**Work instruction**.
Total the lines of the listing below that hold the word "sisanya". Output nothing except that number.

**Data extract**.
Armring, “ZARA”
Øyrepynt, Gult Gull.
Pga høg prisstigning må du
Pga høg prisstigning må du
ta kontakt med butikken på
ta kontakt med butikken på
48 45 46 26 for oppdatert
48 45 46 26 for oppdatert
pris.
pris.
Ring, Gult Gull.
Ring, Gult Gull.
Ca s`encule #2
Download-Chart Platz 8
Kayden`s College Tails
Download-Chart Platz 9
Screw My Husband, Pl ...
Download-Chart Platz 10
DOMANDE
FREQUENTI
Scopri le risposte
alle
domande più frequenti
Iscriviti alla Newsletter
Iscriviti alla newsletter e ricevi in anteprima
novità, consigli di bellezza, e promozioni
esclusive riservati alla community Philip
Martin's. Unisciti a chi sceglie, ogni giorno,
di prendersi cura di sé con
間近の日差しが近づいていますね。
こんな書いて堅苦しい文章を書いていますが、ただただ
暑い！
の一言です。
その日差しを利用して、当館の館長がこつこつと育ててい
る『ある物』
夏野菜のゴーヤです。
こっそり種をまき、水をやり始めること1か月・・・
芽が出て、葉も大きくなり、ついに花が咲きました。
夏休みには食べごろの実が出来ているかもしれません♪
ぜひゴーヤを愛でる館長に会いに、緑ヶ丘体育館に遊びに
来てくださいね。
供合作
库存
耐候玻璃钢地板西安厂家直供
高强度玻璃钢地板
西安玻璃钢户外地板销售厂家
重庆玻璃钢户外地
==
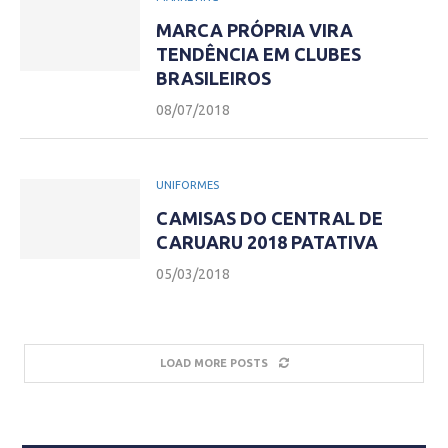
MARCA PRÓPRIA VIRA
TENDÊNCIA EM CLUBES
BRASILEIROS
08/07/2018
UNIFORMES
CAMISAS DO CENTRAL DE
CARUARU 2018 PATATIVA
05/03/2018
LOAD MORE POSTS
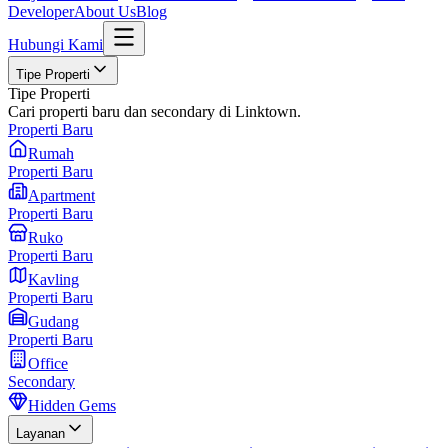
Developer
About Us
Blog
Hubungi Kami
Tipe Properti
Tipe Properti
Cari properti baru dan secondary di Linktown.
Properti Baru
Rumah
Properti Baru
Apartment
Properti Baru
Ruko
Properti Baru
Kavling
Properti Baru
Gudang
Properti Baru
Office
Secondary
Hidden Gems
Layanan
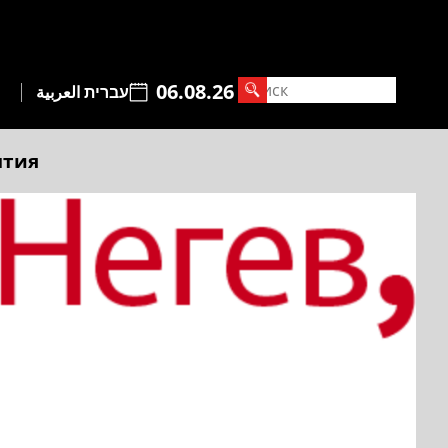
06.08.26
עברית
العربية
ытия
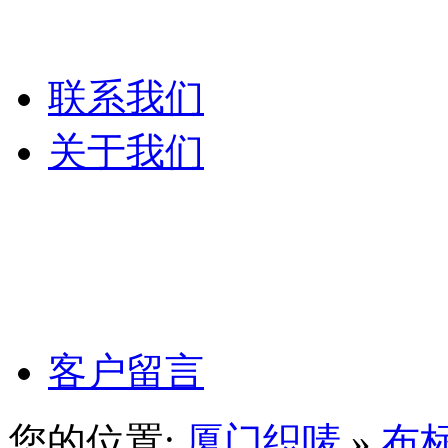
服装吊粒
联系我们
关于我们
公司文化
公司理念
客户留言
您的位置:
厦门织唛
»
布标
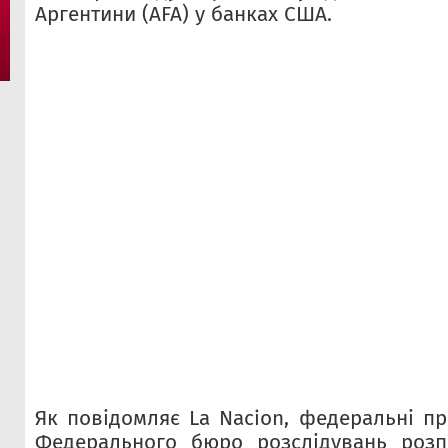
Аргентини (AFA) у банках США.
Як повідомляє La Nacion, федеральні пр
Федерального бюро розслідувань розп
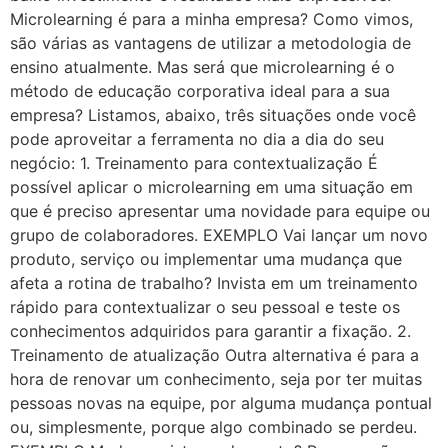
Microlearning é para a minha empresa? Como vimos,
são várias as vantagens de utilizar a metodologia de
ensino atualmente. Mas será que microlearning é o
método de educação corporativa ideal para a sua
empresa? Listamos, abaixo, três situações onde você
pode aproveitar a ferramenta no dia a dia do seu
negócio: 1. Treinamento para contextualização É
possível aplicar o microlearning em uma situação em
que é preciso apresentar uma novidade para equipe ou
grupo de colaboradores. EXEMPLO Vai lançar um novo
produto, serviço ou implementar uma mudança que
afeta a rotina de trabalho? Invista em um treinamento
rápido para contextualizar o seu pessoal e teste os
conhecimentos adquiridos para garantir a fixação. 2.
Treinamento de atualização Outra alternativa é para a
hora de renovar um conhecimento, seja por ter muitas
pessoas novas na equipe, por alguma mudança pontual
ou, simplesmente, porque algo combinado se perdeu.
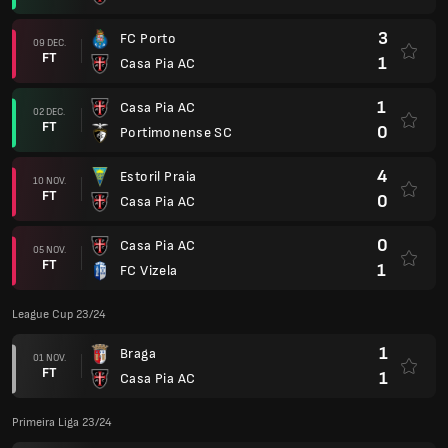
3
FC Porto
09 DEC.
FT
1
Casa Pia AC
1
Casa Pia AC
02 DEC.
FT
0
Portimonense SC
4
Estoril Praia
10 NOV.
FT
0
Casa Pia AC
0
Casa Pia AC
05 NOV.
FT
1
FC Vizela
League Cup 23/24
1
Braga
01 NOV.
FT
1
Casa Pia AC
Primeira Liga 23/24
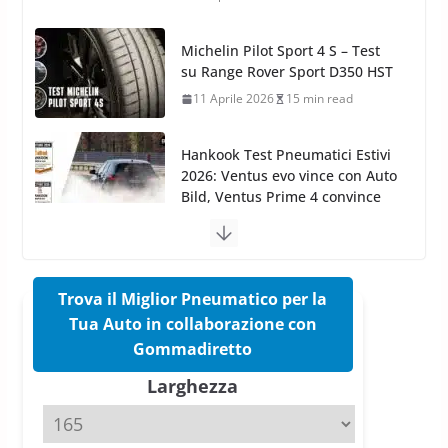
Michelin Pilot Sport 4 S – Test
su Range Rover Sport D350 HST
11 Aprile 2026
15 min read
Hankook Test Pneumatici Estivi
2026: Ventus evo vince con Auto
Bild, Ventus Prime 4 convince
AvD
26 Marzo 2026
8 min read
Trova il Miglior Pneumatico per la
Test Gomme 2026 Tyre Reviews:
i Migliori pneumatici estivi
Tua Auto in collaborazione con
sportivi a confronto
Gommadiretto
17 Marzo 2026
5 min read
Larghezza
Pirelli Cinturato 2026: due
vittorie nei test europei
--
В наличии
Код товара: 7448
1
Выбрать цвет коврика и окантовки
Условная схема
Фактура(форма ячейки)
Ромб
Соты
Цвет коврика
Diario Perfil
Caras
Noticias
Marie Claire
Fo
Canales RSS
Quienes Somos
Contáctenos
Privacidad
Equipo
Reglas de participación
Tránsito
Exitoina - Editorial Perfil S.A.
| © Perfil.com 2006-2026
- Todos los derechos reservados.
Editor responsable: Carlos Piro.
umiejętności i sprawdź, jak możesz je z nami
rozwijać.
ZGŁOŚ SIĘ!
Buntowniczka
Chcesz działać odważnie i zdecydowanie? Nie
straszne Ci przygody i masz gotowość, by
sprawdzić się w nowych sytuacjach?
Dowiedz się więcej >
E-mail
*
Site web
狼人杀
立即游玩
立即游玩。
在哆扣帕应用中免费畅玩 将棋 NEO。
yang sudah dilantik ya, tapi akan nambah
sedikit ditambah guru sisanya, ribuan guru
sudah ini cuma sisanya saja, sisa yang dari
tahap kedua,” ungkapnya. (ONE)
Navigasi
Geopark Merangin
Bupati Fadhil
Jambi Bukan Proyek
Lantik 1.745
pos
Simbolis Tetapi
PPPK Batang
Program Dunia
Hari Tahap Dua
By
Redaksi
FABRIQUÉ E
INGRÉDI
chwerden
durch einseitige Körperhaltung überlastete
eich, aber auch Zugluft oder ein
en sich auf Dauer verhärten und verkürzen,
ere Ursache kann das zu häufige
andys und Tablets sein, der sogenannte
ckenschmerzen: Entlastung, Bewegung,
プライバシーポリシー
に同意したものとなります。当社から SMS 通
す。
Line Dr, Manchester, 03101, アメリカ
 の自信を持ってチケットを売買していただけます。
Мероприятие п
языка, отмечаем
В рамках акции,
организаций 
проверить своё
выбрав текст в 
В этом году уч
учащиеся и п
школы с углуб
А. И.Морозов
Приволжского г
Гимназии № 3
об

**Output of the exercise**.
2